Records of where elements appear
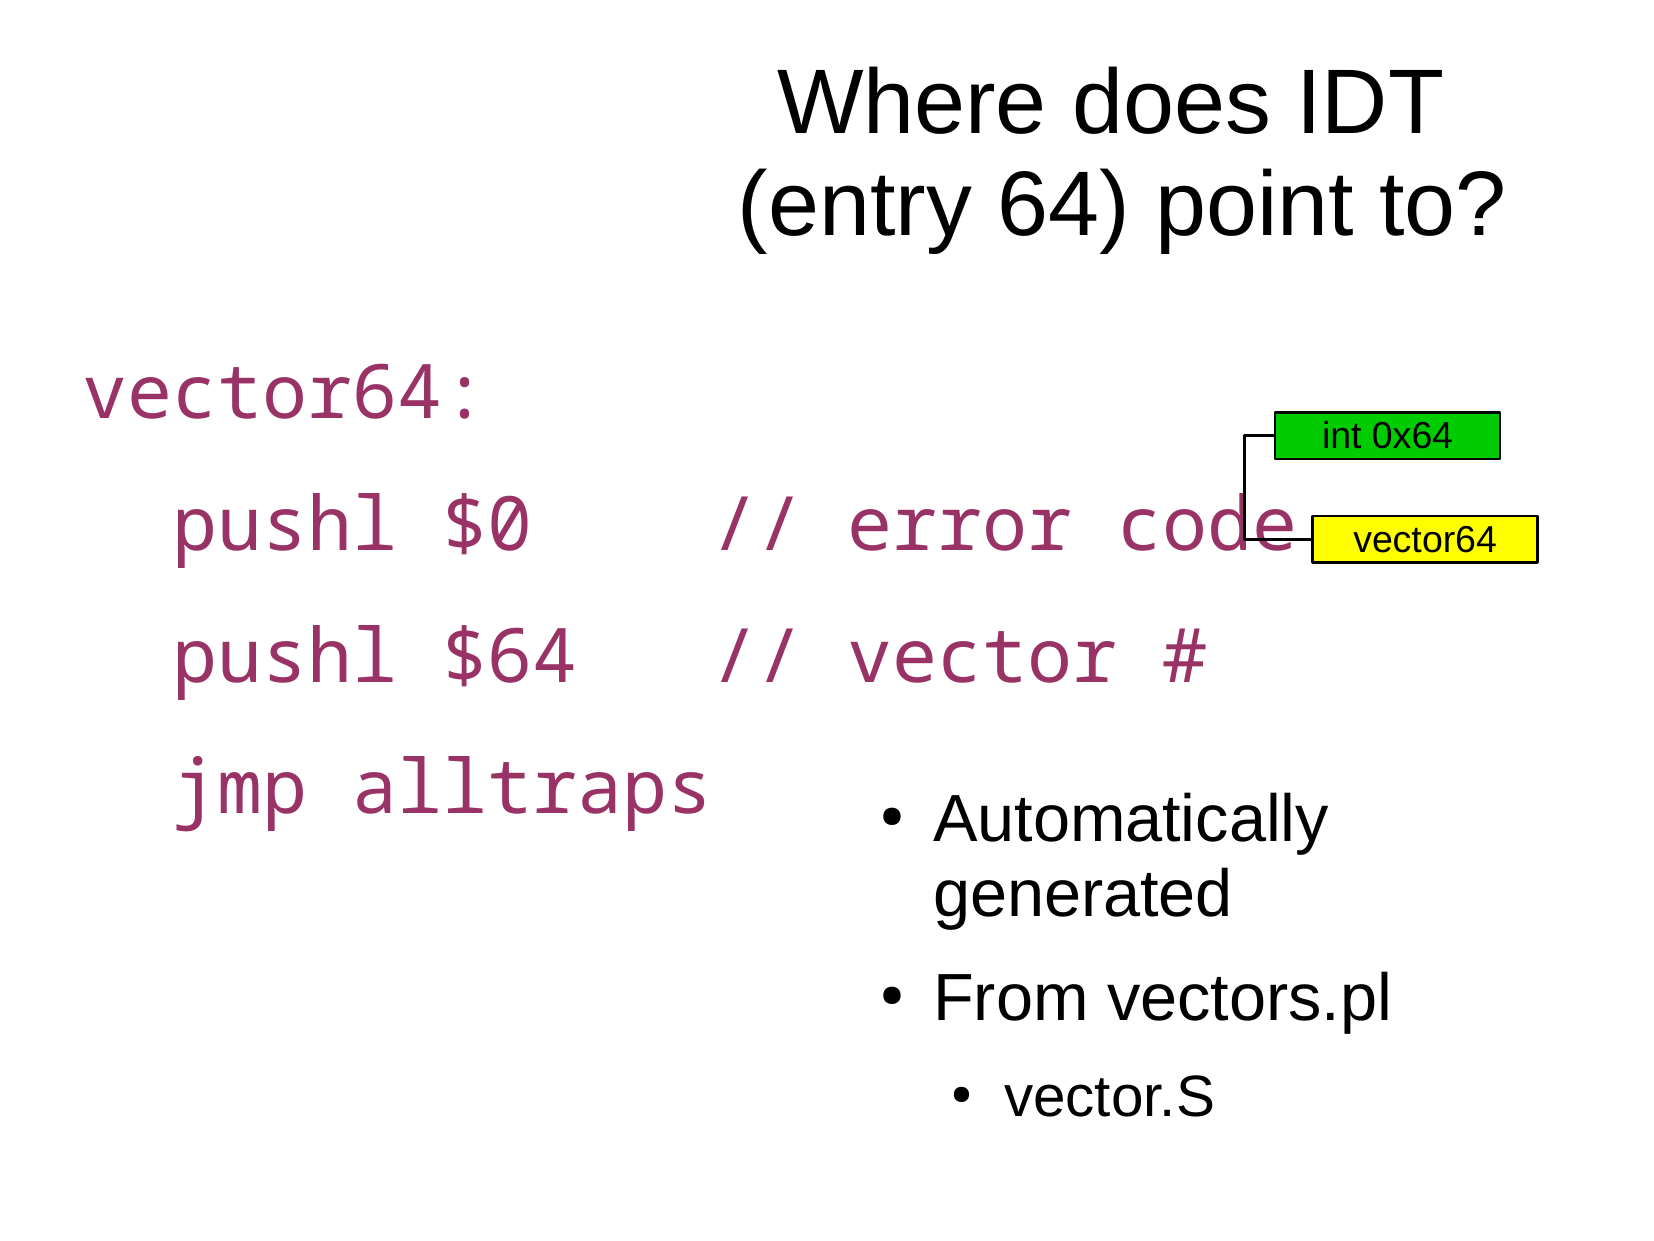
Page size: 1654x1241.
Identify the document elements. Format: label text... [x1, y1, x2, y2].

title Where does IDT (entry 64) point to? [675, 49, 1571, 257]
list Automatically generated From vectors.pl vector.S [862, 780, 1589, 1201]
text_box int 0x64 [1275, 412, 1501, 459]
list vector64: pushl $0 // error code pushl $64 // vector # jmp alltraps [82, 75, 1571, 1163]
text_box vector64 [1312, 516, 1538, 563]
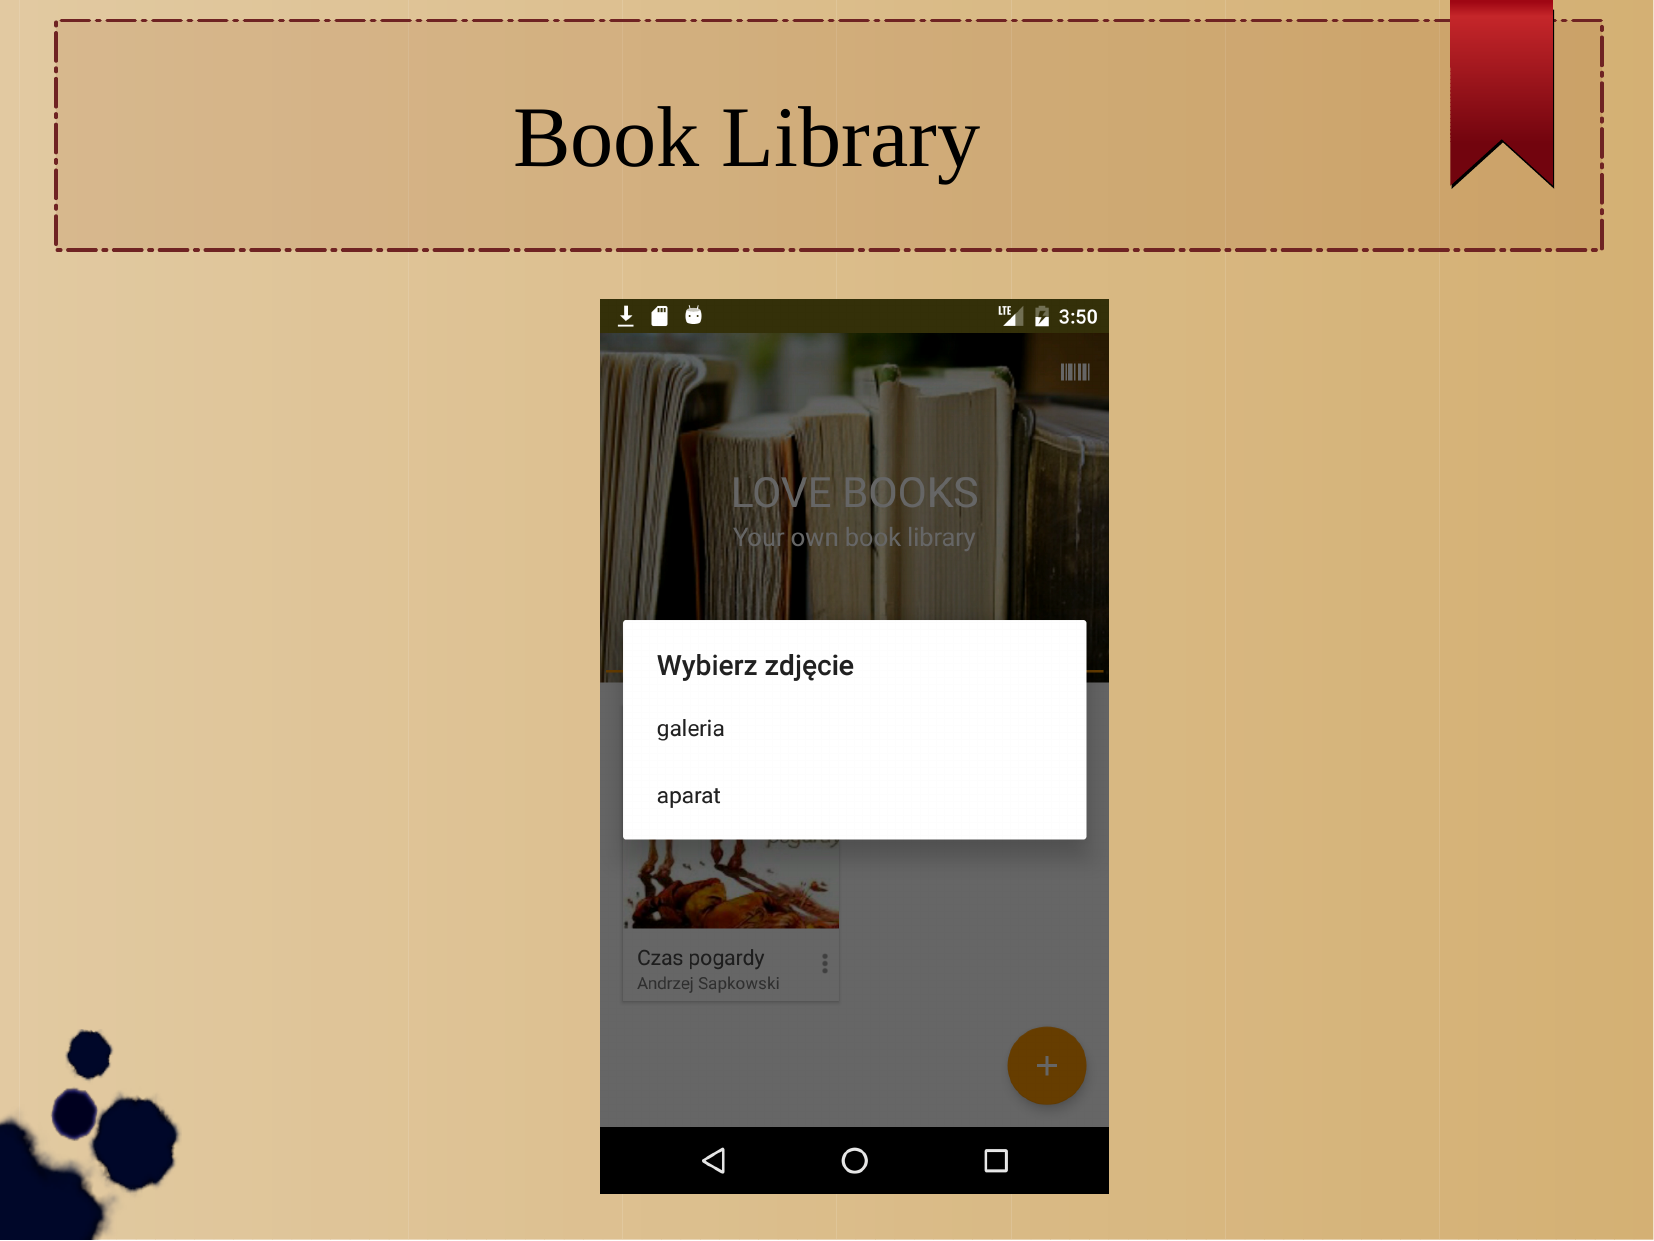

§ Required task: Recast every line of the material above as a JSON list of strings, one string per line, leaving out blank lines and the pictures.

§ Solution to this exercise:
[
  "Page size: 1654x1241.",
  "Identify the document elements. Format: label text... [x1, y1, x2, y2].",
  "title Where does IDT (entry 64) point to? [675, 49, 1571, 257]",
  "list Automatically generated From vectors.pl vector.S [862, 780, 1589, 1201]",
  "text_box int 0x64 [1275, 412, 1501, 459]",
  "list vector64: pushl $0 // error code pushl $64 // vector # jmp alltraps [82, 75, 1571, 1163]",
  "text_box vector64 [1312, 516, 1538, 563]"
]